### Aufgabenstellung
Geben Sie aus den folgenden Zeilen den Abschnitt wortgetreu wieder, der mit der Zeile beginnt, die „right hip: (1218, 421, 2)“ enthält, und mit der Zeile schließt, die „right hip: (1379, 421, 3)“ enthält. Beide Zeilen gehören dazu.

(Schlüsselpunktdaten von Menschen)
════════════════

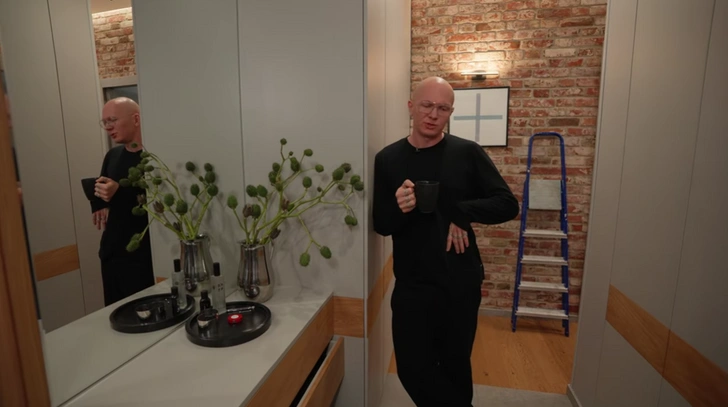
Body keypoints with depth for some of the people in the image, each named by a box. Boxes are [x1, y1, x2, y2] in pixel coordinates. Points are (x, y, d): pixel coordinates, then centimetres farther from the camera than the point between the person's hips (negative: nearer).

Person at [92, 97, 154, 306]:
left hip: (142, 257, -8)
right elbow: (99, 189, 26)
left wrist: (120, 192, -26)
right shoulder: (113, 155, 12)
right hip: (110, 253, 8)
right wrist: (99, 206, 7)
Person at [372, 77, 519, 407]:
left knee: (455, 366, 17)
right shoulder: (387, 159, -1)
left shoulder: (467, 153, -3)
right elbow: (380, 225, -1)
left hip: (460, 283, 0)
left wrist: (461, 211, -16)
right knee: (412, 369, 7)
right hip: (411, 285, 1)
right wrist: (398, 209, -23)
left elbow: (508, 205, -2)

════════════════

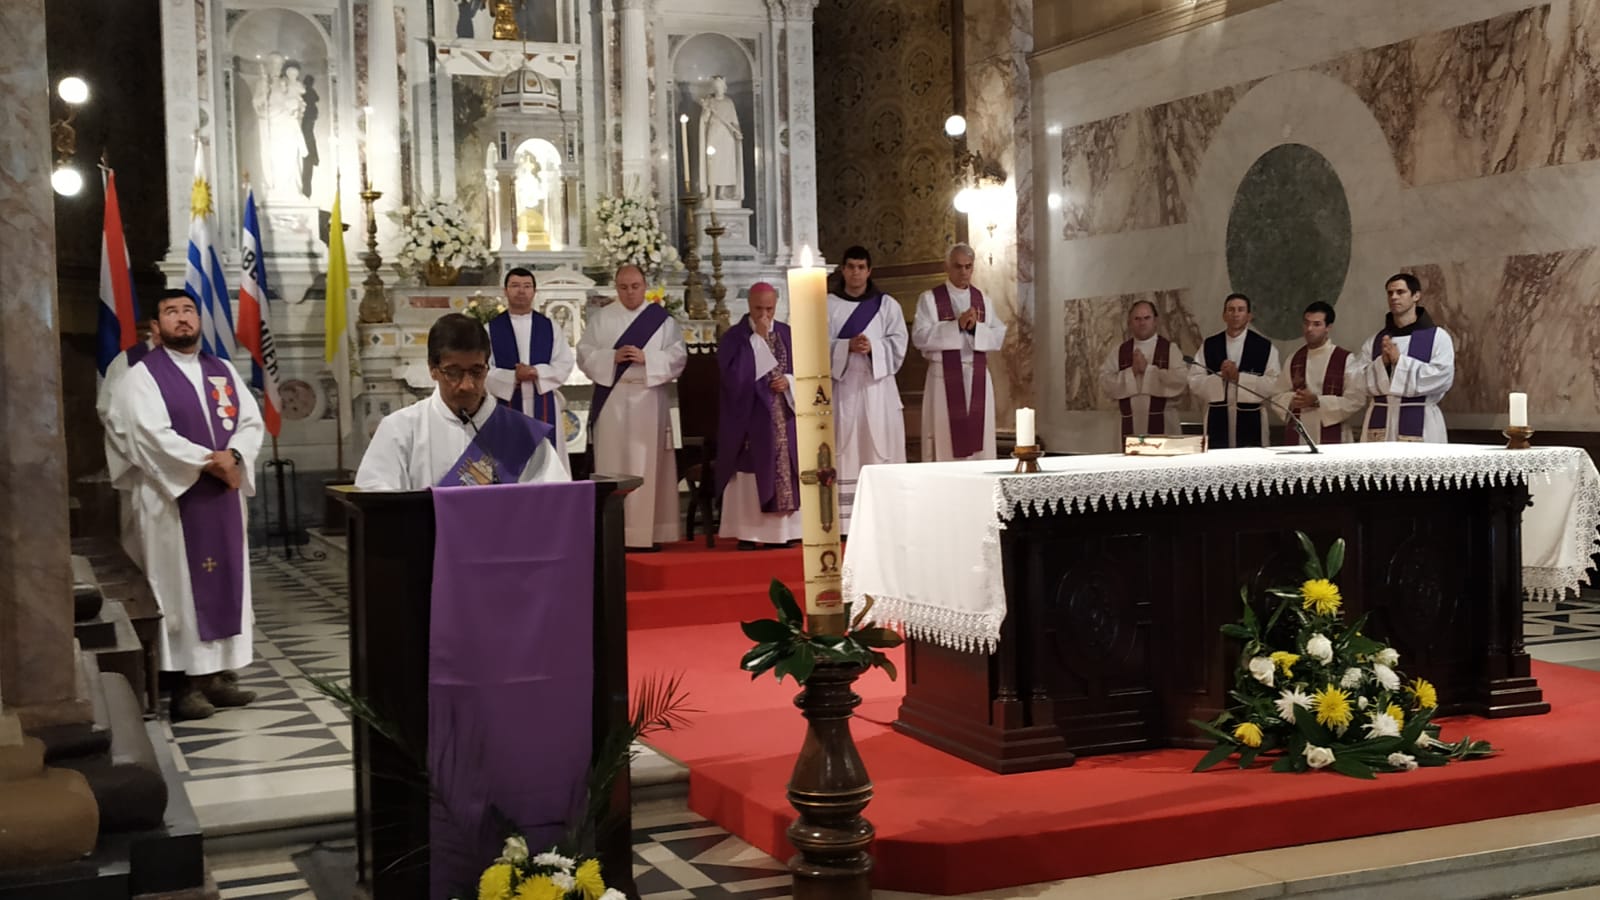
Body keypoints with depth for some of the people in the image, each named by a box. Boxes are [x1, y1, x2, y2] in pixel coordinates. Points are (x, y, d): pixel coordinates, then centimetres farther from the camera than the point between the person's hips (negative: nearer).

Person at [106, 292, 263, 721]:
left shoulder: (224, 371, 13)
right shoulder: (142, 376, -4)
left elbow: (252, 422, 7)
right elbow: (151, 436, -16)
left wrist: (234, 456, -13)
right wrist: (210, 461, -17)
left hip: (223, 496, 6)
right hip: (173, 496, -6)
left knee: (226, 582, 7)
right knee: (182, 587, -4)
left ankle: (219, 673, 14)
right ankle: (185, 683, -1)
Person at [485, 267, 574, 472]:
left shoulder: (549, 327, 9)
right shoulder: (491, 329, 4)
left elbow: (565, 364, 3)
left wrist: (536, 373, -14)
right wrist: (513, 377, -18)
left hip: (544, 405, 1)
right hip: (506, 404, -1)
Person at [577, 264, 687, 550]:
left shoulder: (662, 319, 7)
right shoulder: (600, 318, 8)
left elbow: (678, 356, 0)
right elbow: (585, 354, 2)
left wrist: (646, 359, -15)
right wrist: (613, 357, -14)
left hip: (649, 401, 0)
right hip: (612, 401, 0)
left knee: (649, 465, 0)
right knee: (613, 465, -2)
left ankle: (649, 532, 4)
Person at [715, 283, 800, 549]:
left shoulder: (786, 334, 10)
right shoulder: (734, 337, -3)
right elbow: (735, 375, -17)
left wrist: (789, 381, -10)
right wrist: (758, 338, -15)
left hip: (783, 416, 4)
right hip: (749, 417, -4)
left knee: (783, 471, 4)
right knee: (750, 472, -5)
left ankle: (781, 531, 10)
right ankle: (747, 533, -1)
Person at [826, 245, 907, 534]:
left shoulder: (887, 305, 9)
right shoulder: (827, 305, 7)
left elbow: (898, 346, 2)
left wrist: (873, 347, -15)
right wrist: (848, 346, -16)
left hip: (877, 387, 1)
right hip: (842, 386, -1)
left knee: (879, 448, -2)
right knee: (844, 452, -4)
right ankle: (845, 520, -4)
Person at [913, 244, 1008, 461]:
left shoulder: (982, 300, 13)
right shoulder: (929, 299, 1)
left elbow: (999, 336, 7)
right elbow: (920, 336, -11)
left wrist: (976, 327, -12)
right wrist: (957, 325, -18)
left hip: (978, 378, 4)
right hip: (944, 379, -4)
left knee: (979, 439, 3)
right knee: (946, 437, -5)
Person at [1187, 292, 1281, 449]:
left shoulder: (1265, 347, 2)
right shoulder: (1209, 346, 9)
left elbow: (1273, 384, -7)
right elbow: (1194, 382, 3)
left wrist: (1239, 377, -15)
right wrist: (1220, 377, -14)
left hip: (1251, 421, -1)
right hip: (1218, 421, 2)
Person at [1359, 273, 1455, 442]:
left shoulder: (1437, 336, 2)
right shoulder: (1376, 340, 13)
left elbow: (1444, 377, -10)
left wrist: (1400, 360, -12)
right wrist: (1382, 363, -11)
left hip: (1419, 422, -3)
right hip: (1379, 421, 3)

════════════════

### Antwort
right hip: (1218, 421, 2)
Person at [1359, 273, 1455, 442]:
left shoulder: (1437, 336, 2)
right shoulder: (1376, 340, 13)
left elbow: (1444, 377, -10)
left wrist: (1400, 360, -12)
right wrist: (1382, 363, -11)
left hip: (1419, 422, -3)
right hip: (1379, 421, 3)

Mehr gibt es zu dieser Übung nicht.